RECORD EXCERPTS
::::::
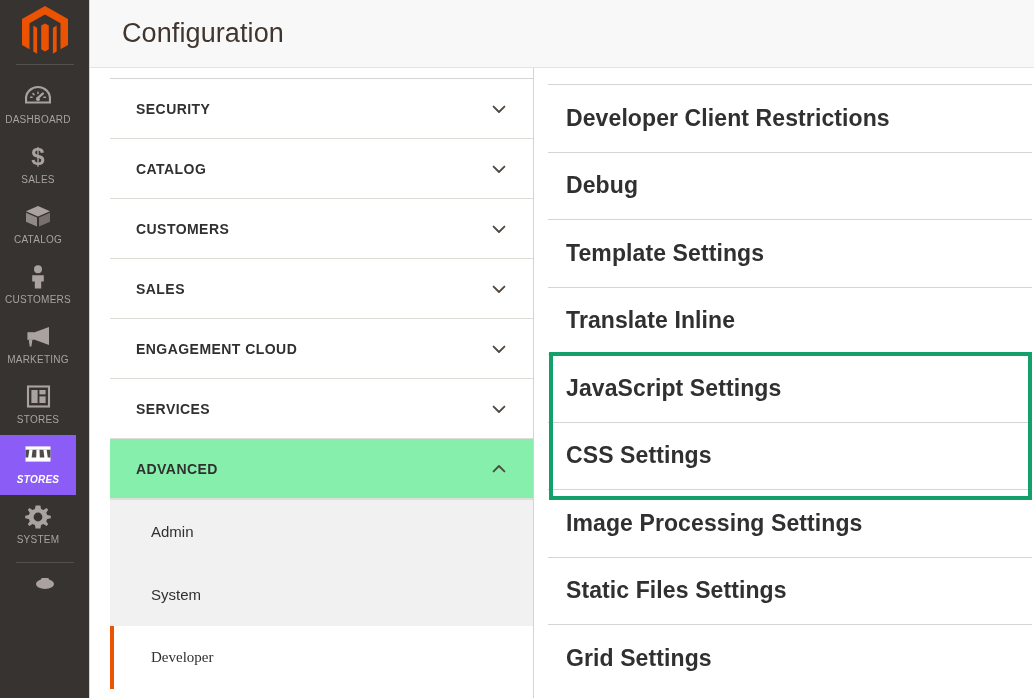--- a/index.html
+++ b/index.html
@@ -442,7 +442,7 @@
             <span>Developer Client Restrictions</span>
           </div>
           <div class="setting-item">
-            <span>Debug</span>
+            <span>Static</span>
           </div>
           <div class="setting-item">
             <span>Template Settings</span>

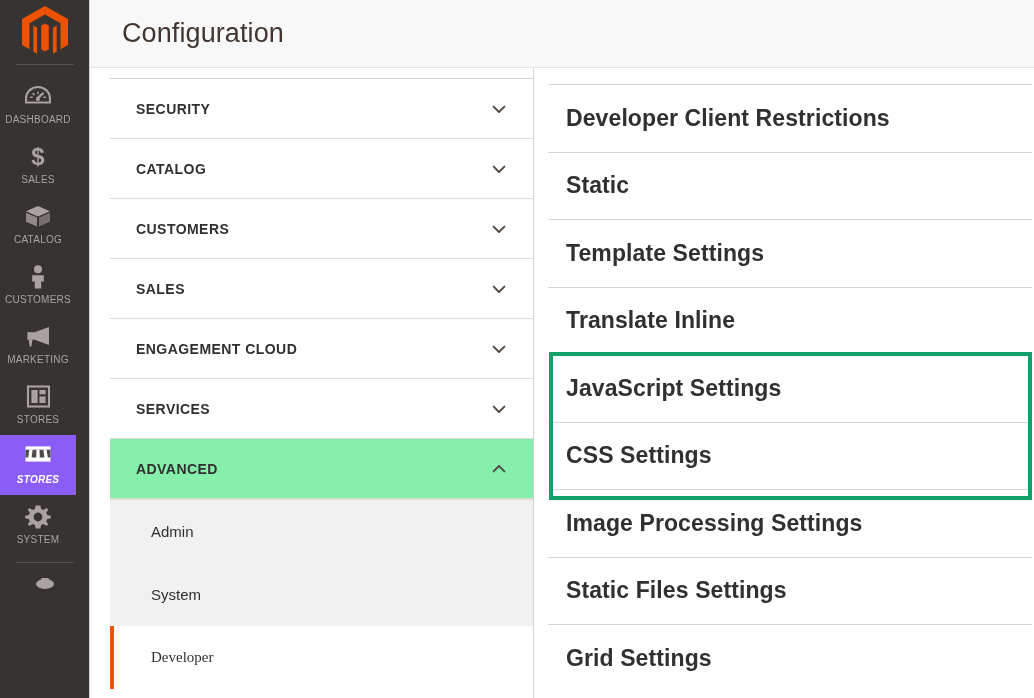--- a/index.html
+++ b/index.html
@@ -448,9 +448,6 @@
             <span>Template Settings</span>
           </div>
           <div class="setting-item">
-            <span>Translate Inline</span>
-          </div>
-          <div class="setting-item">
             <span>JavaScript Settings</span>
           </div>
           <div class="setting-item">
::::::
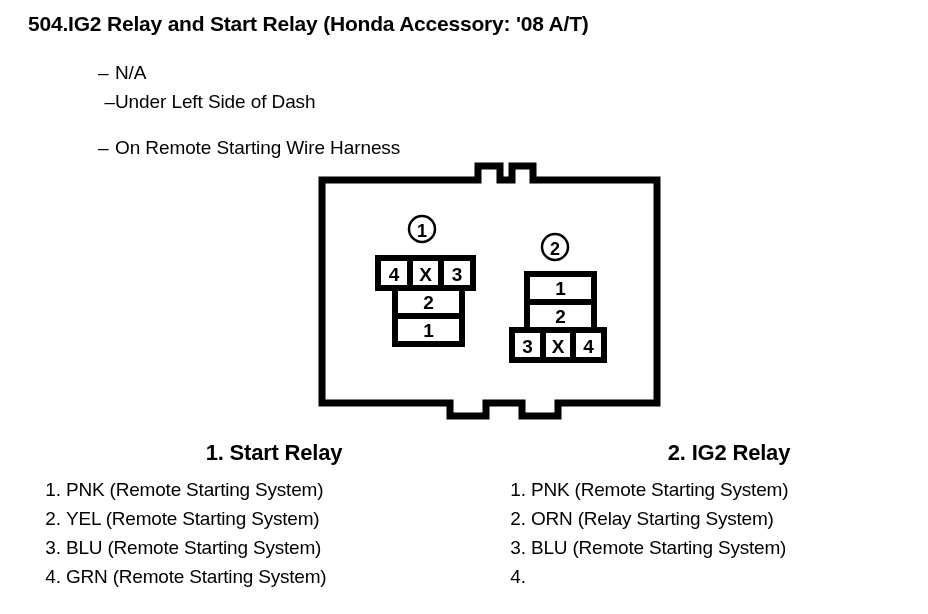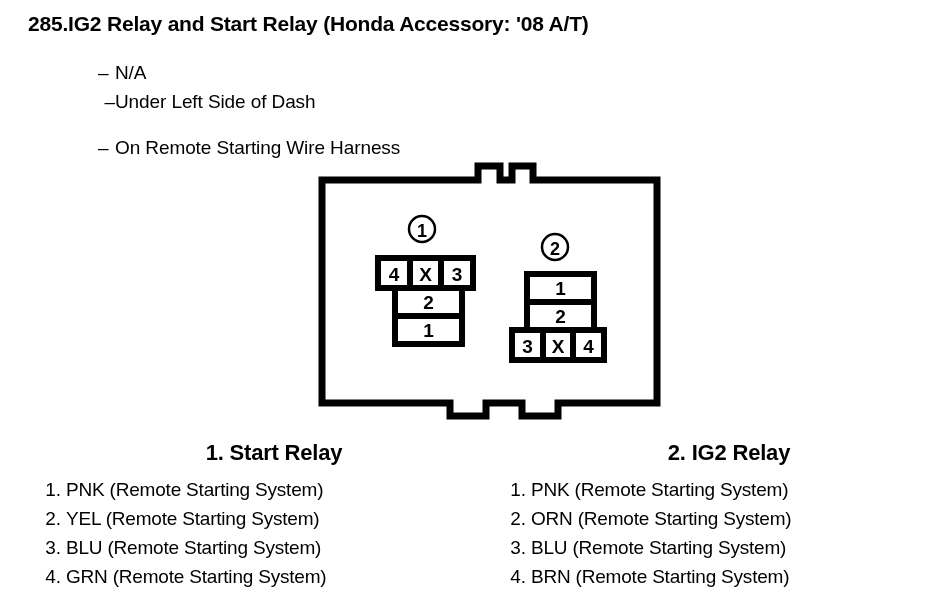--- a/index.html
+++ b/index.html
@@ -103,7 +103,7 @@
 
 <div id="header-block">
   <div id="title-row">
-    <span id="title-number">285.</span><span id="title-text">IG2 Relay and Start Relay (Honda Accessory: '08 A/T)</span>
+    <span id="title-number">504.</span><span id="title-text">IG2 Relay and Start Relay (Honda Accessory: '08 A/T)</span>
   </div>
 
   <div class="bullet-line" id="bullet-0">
::::::
TASK REQUIREMENTS
Lines of the listing above that contain the word "Relay" should all be returned.

ANSWER TO THIS PROBLEM
-    <span id="title-number">285.</span><span id="title-text">IG2 Relay and Start Relay (Honda Accessory: '08 A/T)</span>
+    <span id="title-number">504.</span><span id="title-text">IG2 Relay and Start Relay (Honda Accessory: '08 A/T)</span>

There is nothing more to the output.